Exercises to complete:
A - In the bug report, what does the reporter say should be shown at least when int keys are converted to string?
B - List every date with a time of day that appears in the bug report.
C - Repeat everything in the bug report from "When int keys" down to "be easily forgotten.".

Exercise text:
****

Issue 34972: json dump silently converts int keys to string (original) (raw)

Created on 2018-10-13 10:16 by My-Tien Nguyen, last changed 2022-04-11 14:59 by admin. This issue is now closed.

Messages (9)

msg327649 - (view)

Author: My-Tien Nguyen (My-Tien Nguyen)

Date: 2018-10-13 10:24

When int keys are silently converted to string on json serialization, the user needs to remember to convert it back to int on loading. I think that a warning should be shown at least.

In my case I serialize a dict to json with int keys, later load it back into a dict (resulting in a dict with string keys) and test for existence of an int key in the dict which will then return False incorrectly.

I am aware that json does not support int keys, but this can be easily forgotten.

msg327650 - (view)

Author: Karthikeyan Singaravelan (xtreak) * (Python committer)

****

Data block:

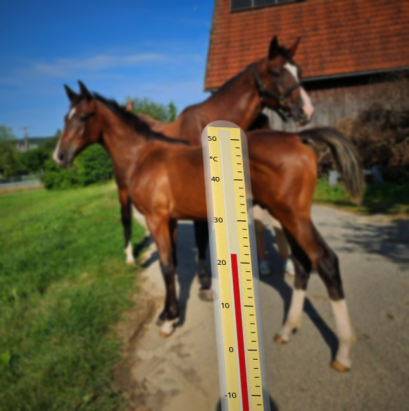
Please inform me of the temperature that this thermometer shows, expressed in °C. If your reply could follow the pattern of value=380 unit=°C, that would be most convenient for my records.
value=22 unit=°C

****

Solution set:
A - A warning.

B -
2018-10-13 10:16
2022-04-11 14:59
2018-10-13 10:24

C -
When int keys are silently converted to string on json serialization, the user needs to remember to convert it back to int on loading. I think that a warning should be shown at least.

In my case I serialize a dict to json with int keys, later load it back into a dict (resulting in a dict with string keys) and test for existence of an int key in the dict which will then return False incorrectly.

I am aware that json does not support int keys, but this can be easily forgotten.